President Donald Trump has scrapped a program that protects from deportation almost 800,000 young men and women who were brought into the United States illegally as children.
The fate of the children and adults, dubbed the “Dreamers” by Barack Obama when he ensured their safety in the US during his administration, will be decided by a gridlocked Congress within six months.
On Tuesday, the action was announced not by the president but by Attorney General Jeff Sessions, who called the Deferred Action for Childhood Arrivals (DACA) program an unconstitutional overreach by Democratic former President Barack Obama. There would be an “orderly, lawful wind-down”, Sessions said.
Trump, via a statement, said: “I do not favour punishing children, most of whom are now adults, for the actions of their parents. But we must also recognise that we are nation of opportunity because we are a nation of laws.”
The administration said nobody covered by the program, which provided work permits in addition to deportation protection and primarily benefits Hispanics, would be affected before March 5. Most of the people covered by DACA are in their 20s.

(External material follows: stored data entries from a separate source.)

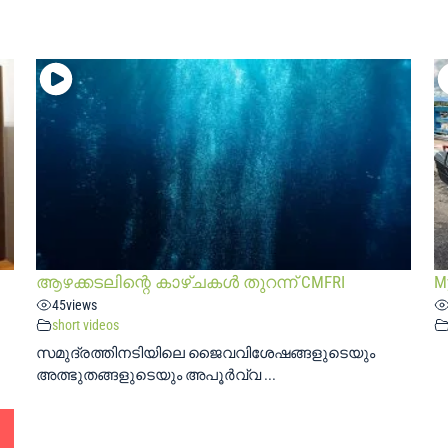
ആഴക്കടലിന്റെ കാഴ്ചകൾ തുറന്ന് CMFRI
My
45
views
short videos
സമുദ്രത്തിനടിയിലെ ജൈവവിശേഷങ്ങളുടെയും
അത്ഭുതങ്ങളുടെയും അപൂർവ്വ ...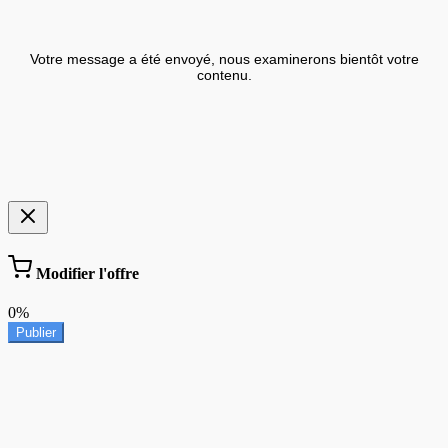
Votre message a été envoyé, nous examinerons bientôt votre
contenu.
Modifier l'offre
0%
Publier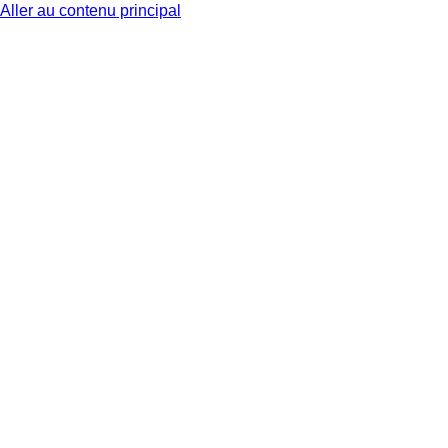
Aller au contenu principal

By deferring the actual end of the program, Trump effectively kicked responsibility for the fate of those covered by DACA to his fellow Republicans who control Congress.
Since Trump took office in January, Congress has been unable to pass any major legislation.

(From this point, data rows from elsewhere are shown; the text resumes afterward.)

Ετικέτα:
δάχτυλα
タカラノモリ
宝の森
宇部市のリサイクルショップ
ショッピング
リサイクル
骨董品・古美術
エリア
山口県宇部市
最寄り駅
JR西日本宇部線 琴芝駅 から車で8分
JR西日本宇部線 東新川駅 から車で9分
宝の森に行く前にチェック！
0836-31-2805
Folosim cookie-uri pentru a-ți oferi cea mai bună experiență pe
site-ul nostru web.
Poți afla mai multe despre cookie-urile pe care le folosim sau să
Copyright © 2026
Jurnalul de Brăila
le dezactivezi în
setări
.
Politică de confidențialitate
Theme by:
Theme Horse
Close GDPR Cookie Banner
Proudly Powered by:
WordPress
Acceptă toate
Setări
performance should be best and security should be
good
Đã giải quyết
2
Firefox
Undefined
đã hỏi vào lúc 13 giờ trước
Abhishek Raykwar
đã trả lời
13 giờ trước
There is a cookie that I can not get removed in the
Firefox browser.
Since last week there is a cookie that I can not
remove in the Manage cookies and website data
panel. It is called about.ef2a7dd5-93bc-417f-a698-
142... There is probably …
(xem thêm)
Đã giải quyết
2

The Democratic attorney general of Massachusetts, Maura Healey, said a coalition of states planned to file suit in the coming days to defend DACA, and one advocacy group announced its own legal action.
“President Trump’s decision to end DACA is a deeply shameful act of political cowardice and a despicable assault on innocent young people in communities across America,” said Nancy Pelosi, the top Democrat in the House of Representatives.
“This is a sad day for our country,” added Facebook founder Mark Zuckerberg.
The “Dreamers” are a fraction of the roughly 11 million illegal immigrants in the United States, most of whom are Hispanic.
Sessions said the action does not mean DACA recipients are “bad people or that our nation disrespects or demeans them in any way”.
Elaine Duke, acting head of the Homeland Security Department, issued a memo rescinding DACA. The department will provide a limited window – until October 5 – for some DACA recipients whose work permits expire before March 5 to apply to renew those permits.
DACA recipients whose work permits expire will be considered to be in the country and eligible for deportation, but will be a low priority for immigration enforcement, administration officials said.
The administration said the president’s decision was prompted in part by a threat from several Republican state attorneys general, led by Texas, to file legal challenges in federal court if Trump did not act to end DACA.